The records Block Start

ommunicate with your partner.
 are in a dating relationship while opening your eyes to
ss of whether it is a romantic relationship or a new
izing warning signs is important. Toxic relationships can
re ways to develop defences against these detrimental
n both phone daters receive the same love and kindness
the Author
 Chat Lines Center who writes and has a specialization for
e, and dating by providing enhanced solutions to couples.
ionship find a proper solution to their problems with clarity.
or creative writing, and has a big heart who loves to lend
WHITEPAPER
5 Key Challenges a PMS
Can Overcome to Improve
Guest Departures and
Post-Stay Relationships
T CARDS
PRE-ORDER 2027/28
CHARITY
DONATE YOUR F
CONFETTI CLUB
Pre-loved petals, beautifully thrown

The records Block End
The records Block Start

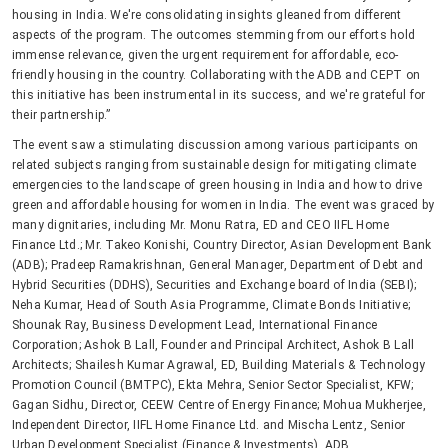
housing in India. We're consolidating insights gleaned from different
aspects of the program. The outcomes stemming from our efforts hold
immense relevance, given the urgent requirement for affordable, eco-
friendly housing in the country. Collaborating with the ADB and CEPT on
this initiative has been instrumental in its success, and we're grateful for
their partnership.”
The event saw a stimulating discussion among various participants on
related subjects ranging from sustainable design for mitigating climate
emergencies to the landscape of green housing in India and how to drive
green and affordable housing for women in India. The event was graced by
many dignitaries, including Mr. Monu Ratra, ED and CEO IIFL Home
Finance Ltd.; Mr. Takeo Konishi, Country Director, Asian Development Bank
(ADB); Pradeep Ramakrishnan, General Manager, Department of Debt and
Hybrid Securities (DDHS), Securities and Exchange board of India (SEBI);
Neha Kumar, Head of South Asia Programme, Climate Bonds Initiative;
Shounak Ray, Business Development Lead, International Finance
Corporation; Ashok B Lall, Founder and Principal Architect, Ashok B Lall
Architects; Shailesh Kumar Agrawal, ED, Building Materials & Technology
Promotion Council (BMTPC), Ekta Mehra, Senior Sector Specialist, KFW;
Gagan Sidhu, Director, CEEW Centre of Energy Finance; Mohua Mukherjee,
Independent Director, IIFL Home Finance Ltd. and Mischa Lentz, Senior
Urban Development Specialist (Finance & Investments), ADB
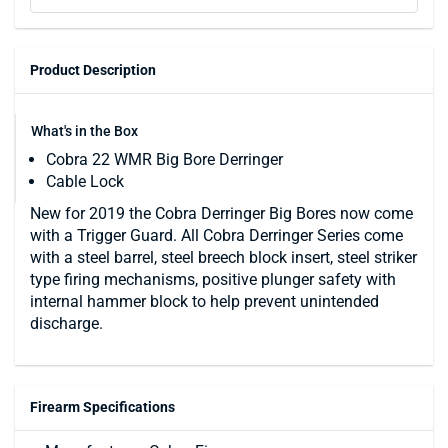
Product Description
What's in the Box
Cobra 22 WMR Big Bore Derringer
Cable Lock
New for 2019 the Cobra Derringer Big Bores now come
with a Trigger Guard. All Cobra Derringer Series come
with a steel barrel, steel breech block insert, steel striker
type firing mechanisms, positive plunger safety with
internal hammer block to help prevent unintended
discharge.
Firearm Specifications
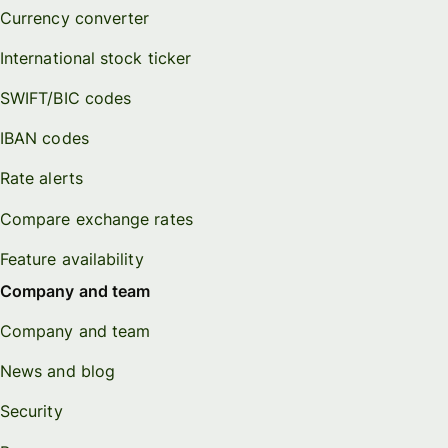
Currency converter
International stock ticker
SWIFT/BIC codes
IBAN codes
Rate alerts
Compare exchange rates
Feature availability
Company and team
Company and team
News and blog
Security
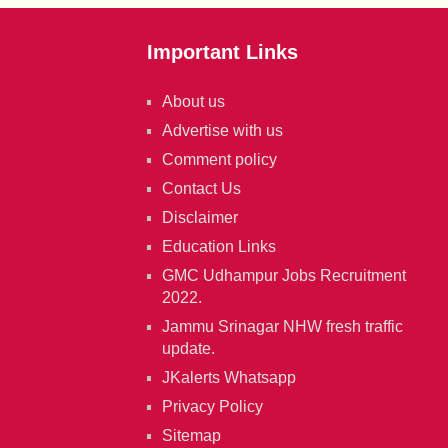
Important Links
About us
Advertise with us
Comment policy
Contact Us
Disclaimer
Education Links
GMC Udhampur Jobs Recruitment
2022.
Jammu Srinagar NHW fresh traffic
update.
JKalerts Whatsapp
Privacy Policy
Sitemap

The records Block End

(Required action):
Collect every line of the records that contains the string "Derringer", treating uppercase and lowercase letters as distinct, and copy each such line in full.

(Result of this task):
Cobra 22 WMR Big Bore Derringer
New for 2019 the Cobra Derringer Big Bores now come
with a Trigger Guard. All Cobra Derringer Series come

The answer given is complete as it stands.